Abstract

A prerequisite in fisheries management is to identify biological meaningful delineations of stocks, the fundamental exploited units. The European anchovy is one such species in need to better identify stock boundaries. Indeed, despite a spawning aggregation behaviour both in the southern Bay of Biscay and southern North Sea in spring and summer, it has a seemingly continuous distribution in autumn across a broad region ranging from the Bay of Biscay to the northern North Sea including the English Channel, thus with potential mixing of the spawning units. We therefore used genetic markers (single nucleotide polymorphisms) to quantify the degree of gene flow between the currently managed fish stock of the bay of Biscay and northern areas of European anchovy’s distribution. Our results confirm the clear distinction between the Bay of Biscay and northernmost populations, with assignment of all English Channel samples to the latter. We also found a clear overall pattern of isolation by distance that resulted primarily from an increasing differentiation with geographic distance in the Northern group magnified by the lack of gene flow with the anchovies of the Bay of Biscay.
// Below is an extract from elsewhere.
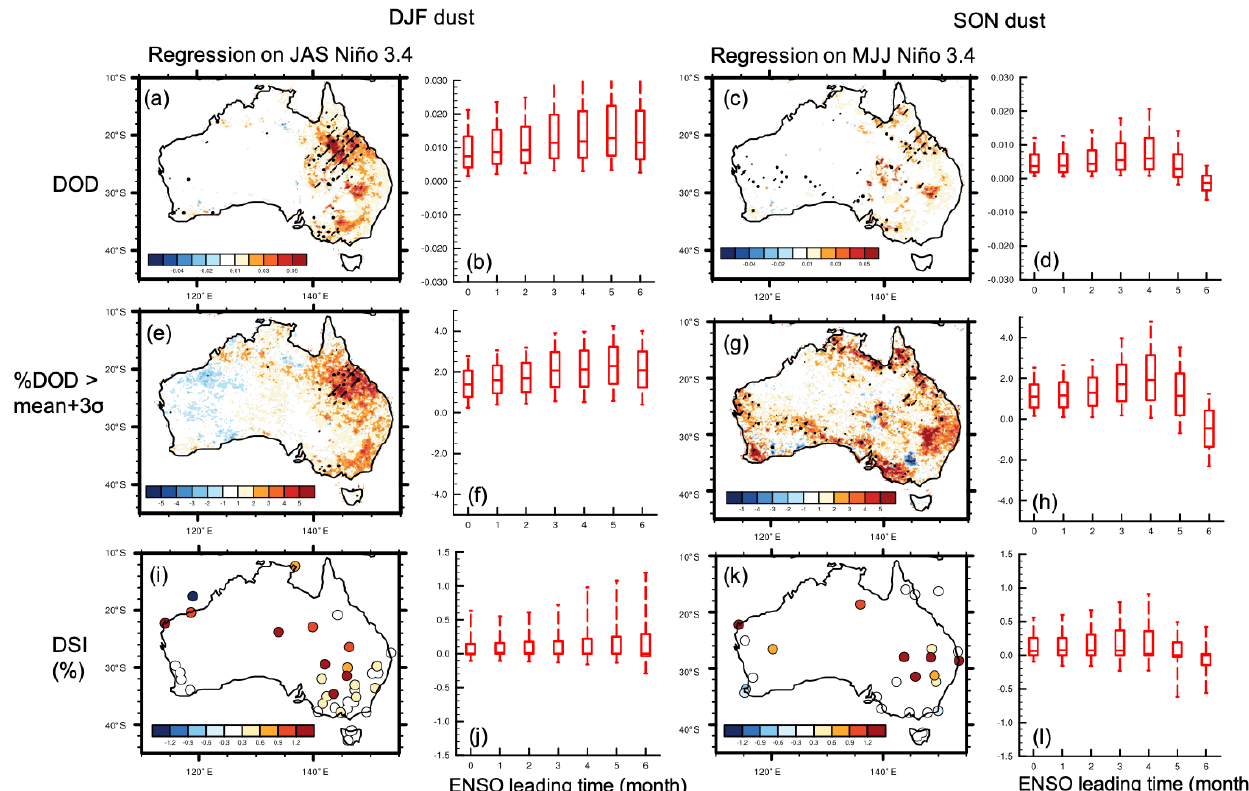
Figure 9. Regression of anomalies in seasonal dust activity in (a, b, e, f, i, j) December–February (DJF) and (c, d, g, h, k, l) September– November (SON) upon antecedent Niño 3.4. Analyzed dust variables include seasonal (a–d) DOD averaged from MODIS-Terra and MODIS- Aqua, (e–h) frequency of daily DOD anomaly exceeding 3 times the interannual standard deviation, and (i–l) DSI. (a, c, e, g, i, k) Regression coefficient between (a, e, i) DJF dust and antecedent July–September (JAS) Niño 3.4 (ENSO leading dust for 5 months), and (c, g, k) SON dust and antecedent May–July (MJJ) Niño 3.4 (ENSO leading dust for 4 months). In (a, c, e, g) , the stitches indicate regions with significant regression coefficient ( p < 0 . 05), based on Monte Carlo bootstrap test; and the slashes further denotes regions with significant positive correlation between MODIS DOD and MISR nsAOD. In (i, k) , only statistically significant regression coefficients ( p < 0 . 05) are shown. (b, d, f, h, j, l) Boxplot of the regression coefficient of seasonal dustiness on Niño 3.4 at different antecedent times as a function of the leading time of Niño 3.4, showing the 5th, 25th, 50th, 75th, and 95th percentiles of regression coefficient at all pixels within the dust source region (25–35 ◦ S, 135–155 ◦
The small reduction in gene diversity towards northern latitudes may indicate partial isolation of the leading-edge component of the Northern population. Quotient plots relating anchovy’s distribution to environmental covariates showed that anchovies sampled in autumn in the English Channel originate from the summer spawning aggregation in the warm, low saline and plankton rich south-eastern North Sea. This change in the seasonal distribution of the northern population mimics, but in opposite direction, the one of the Bay of Biscay where anchovy spread towards the north from the spawning habitat in the south-eastern bay. The encounter, without mixing, of the two populations west of Brittany in autumn suggests strong spawning site fidelity. Finally, we identified for the first time anchovies belonging to the estuarine ecotype in the Loire estuary. Our results therefore support current management units, yet with some uncertainties for the catches in the transition zones between the Bay of Biscay and the English Channel, and within river plumes in the vicinity of estuaries hosting the estuarine ecotype.